Edito

Voilà quelques années, le simple fait de manger une tomate originale me ramenait en enfance (telle la madeleine de Proust), du temps où je mangeais les tomates de mon grand-père. Cette révélation gustative me conduisit à me lancer dans la culture de tomates en quête du goût. Je découvris alors la diversité des tomates et passa rapidement de quelques dizaines de plants à une centaine l’année dernière.

Toujours surpris par la réaction des personnes qui redécouvrent le vrai goût d’une tomate dégustée à domicile, j’ai pris la décision radicale de faire découvrir cette diversité au plus grand nombre et donc d’en faire commerce.

Pari un peu utopiste s'il en est, mais je suis confiant et motivé.
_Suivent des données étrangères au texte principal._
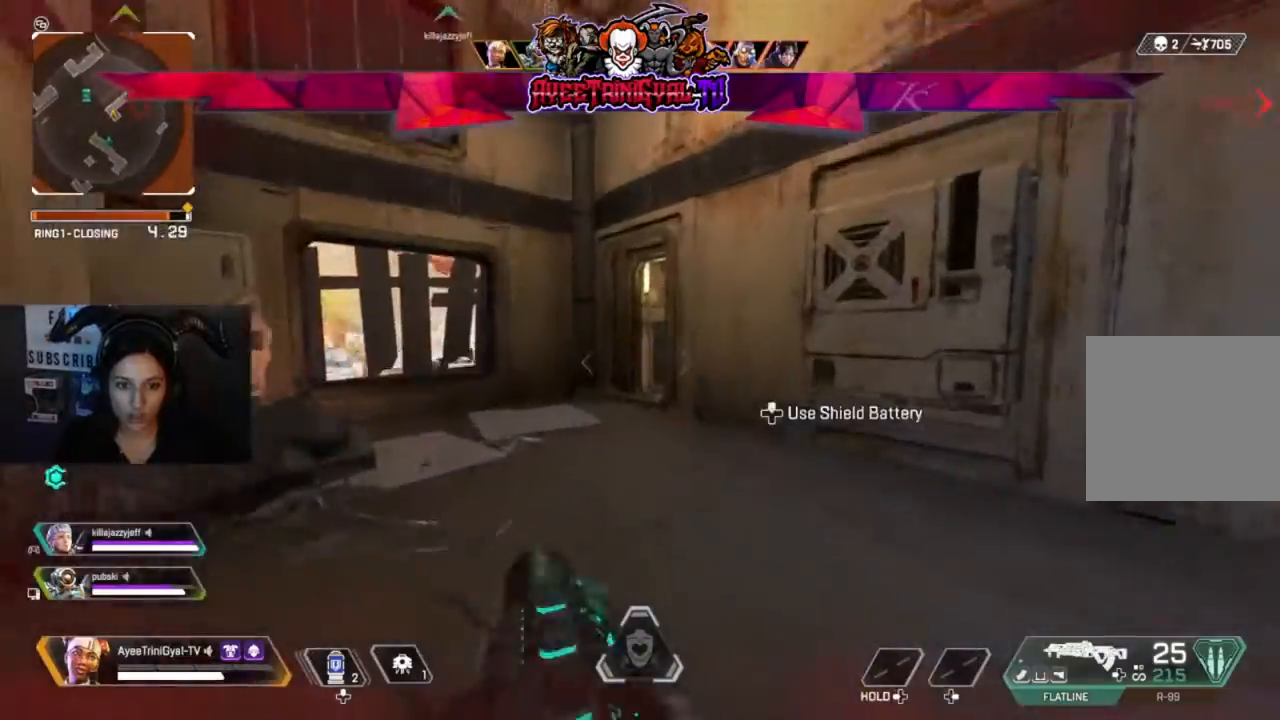
{"buttons": [], "left_stick": "up", "right_stick": "right", "events": [[400, "right_stick", "right"]]}
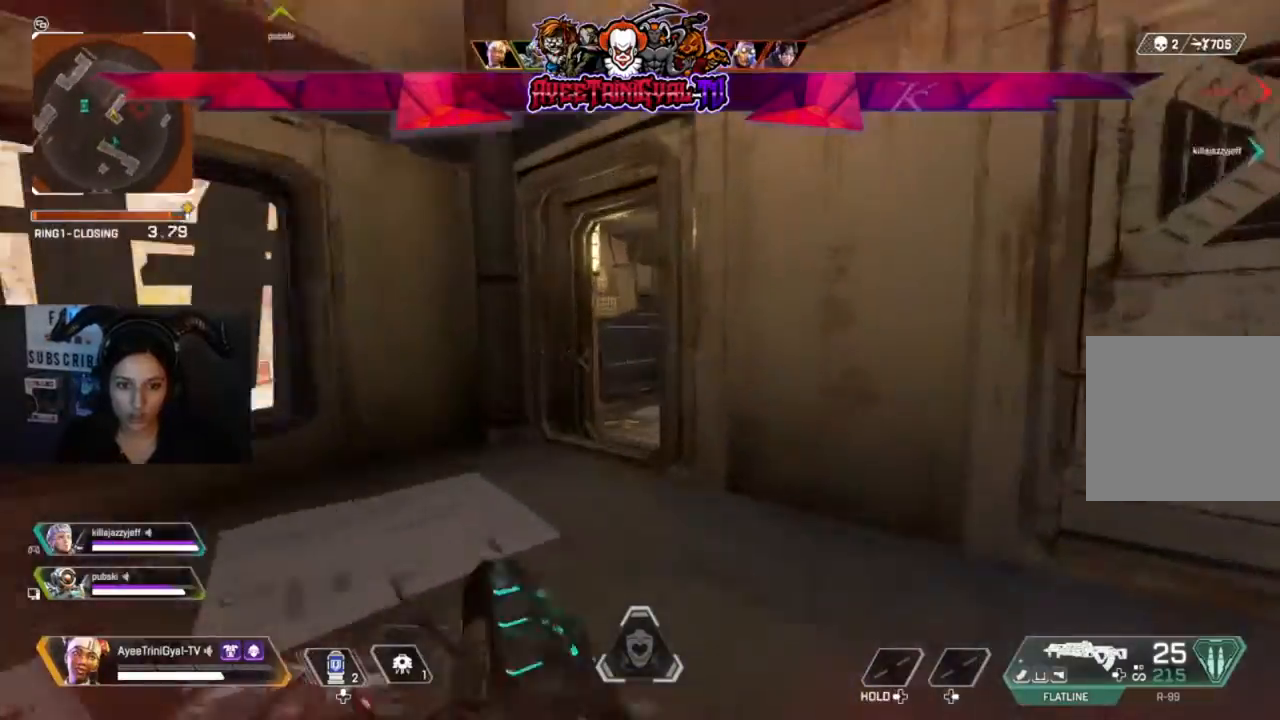
{"buttons": ["L2"], "left_stick": "up-left", "right_stick": "right", "events": [[100, "left_stick", "up-left"], [500, "L2", "down"]]}
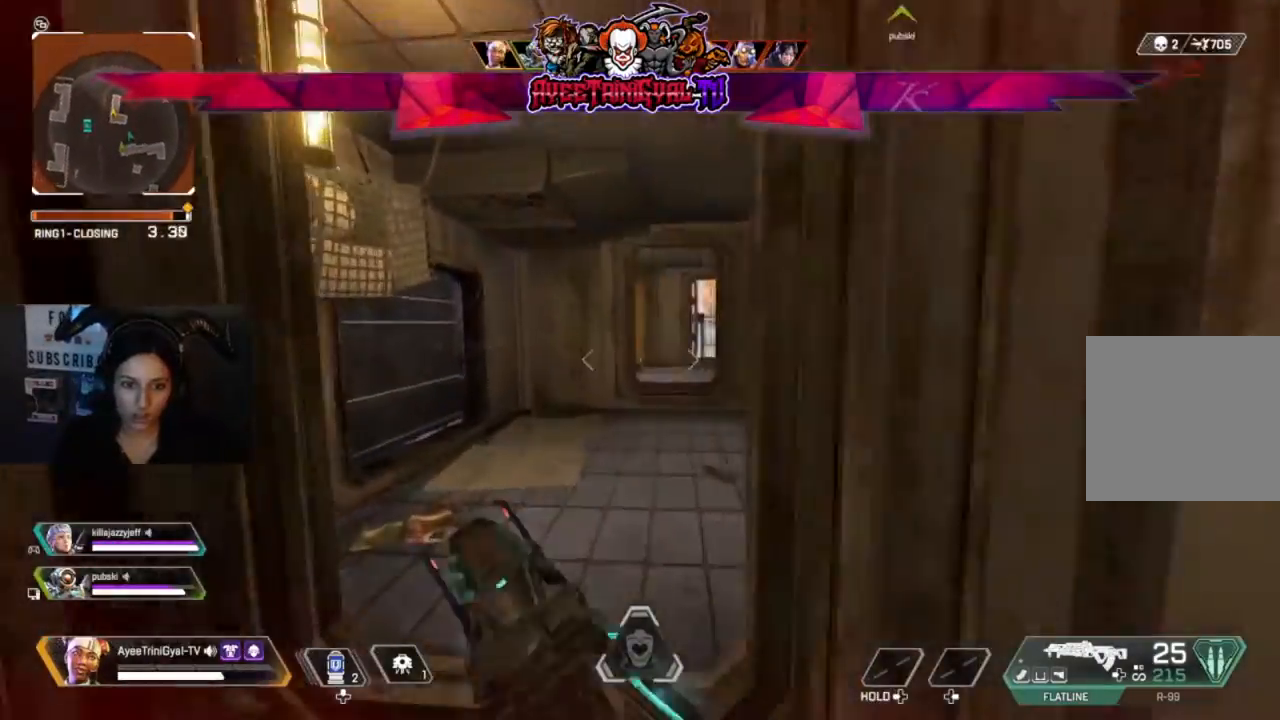
{"buttons": ["L3"], "left_stick": "up", "right_stick": "center", "events": [[133, "left_stick", "up"], [400, "right_stick", "center"], [433, "L2", "up"], [500, "L3", "down"]]}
J’ai donc créé une entreprise, « De la graine à la plante », effectué quelques travaux, trouvé un bout de terrain à côté de chez moi sur lequel j’ai posé une serre de 400 m2 dans laquelle poussent 560 plants de tomates pour une centaine de variétés.

Evidemment, transformer une partie de sa maison, construire une serre, en monter une autre n’est pas chose aisée, et tout cela a pris du temps au détriment de la préparation du terrain et des plantations d’autres légumes, mais je savais que ce serait difficile cette première année. A l'image du présent site, tout est en construction.

Que vous soyez déjà passionné de tomates ou que vous débutiez, je vous invite donc à suivre les péripéties d’un gars qui se lance dans le jardinage à grande échelle, et qui va essayer de faire une part belle à des magnifiques variétés délaissées ou ignorées au milieu des sempiternelles tomates rondes, rouges et insipides.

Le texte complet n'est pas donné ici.